Smote to the heart, I was no longer willing to take that as an answer.
“How the devil did you get a connection through?”
Just hearing Willie’s voice on the other end of the telephone line made my hand shake. “You’re not the only one who can call in favors, and the ambassador couldn’t bear to see me cry.”
Willie didn’t reply. He was probably trying to guess what I knew. The jig was up, and all I could do was replay our last horrible fight in my mind. My husband had somehow got himself to a luncheon on a paralyzed leg, and before he could tell me about the possibility of an amputation, I’d asked him for a divorce.
What a cruel harpy I must have seemed!
And what was it he’d said?
I’m afraid it simply would not be in your best interests to divorce me at this time. Perhaps, in a short time, you’ll find that things have changed.
He’d been thinking he might die. That I’d be better off as a wealthy widow instead of a divorcée. Realizing this, I wanted to heave up the lavish embassy meal into the wastebin. “Why didn’t you tell me about your leg?”
“Because I can’t bear to see you cry either.”
I smeared my tears with the back of my hand. “If you’d told me, I’d have gone with you to Switzerland. I’d have tended you until—”
“Exactly what I feared you’d do.”
So he’d quarreled with me instead. Now, since I couldn’t reach for him through the line, my fingers gripped the oak base of the telephone with its engraved eagle. “This is why you sent me and the boys away last autumn . . . you knew you might have to have your leg amputated.”
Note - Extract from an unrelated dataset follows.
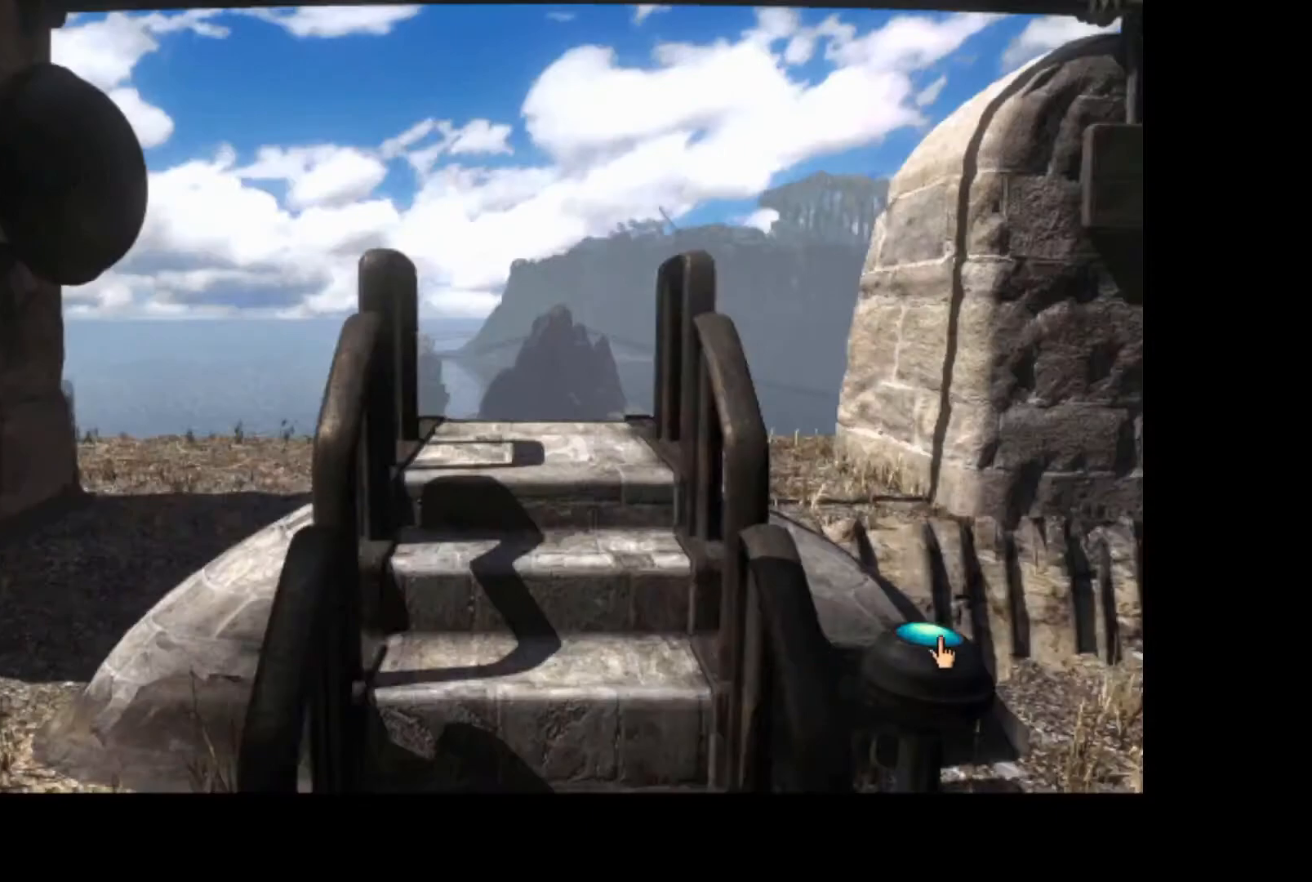
{"keys": [], "mouse": ["left"], "events": [[50, "mouse_left", "down"], [117, "mouse_left", "up"], [383, "mouse_left", "down"], [433, "mouse_left", "up"], [483, "mouse_left", "down"]]}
“There was also a war going on. Regardless, the last thing I wanted was my boys to see me as an invalid. I hoped I’d heal. I didn’t. Now I’ve just got to have the leg off and be done with it.”
My heart ached for him in this hour of anguish. Trying to steady myself, I blew out a breath. I’d expected to sail home soon with Emily, but I couldn’t abandon him now. “I’ll take the first train to Switzerland.”
“Beatrice, if I’m to bear this with courage, I can’t have any of you here. That’s why I sent Jack and Elizabeth away.”
At least the Chapmans could say they’d visited my husband’s sickbed, whereas I’d been kissing a handsome French officer, and now I hated myself for it. “Just what do you expect me to do, Willie? I ought to at least be there when you wake up, to hold your hand and—”
“Hold my hand after I’m up and walking again, home with the boys.”
I swallowed in surprise. “You’re coming home to New York after the surgery?”
“It’s about time, don’t you think? With Freddy Vanderbilt’s death, there’s the hotel to think about. And I imagine you’ll still want your divorce . . .”
My eyes squeezed shut. He must have thought I was the worst kind of ingrate! After all he’d done for me . . . and he didn’t even know I was a jezebel. Emotions ajumble, I was certain of only one thing. “Even when I was so angry at you I could spit, I told you I’d do anything for you. That’s still true, Willie. Please tell me what I can do.”
The pause on the other end of the line went on so long I feared we’d lost our connection. Finally, he said, “Give me a reason to get well. When this is all over, promise me I’ll have a wife waiting for me at home.”
I forgot the war, I forgot Max Furlaud, I forgot everything but Willie. “Of course you will. That’s a promise!”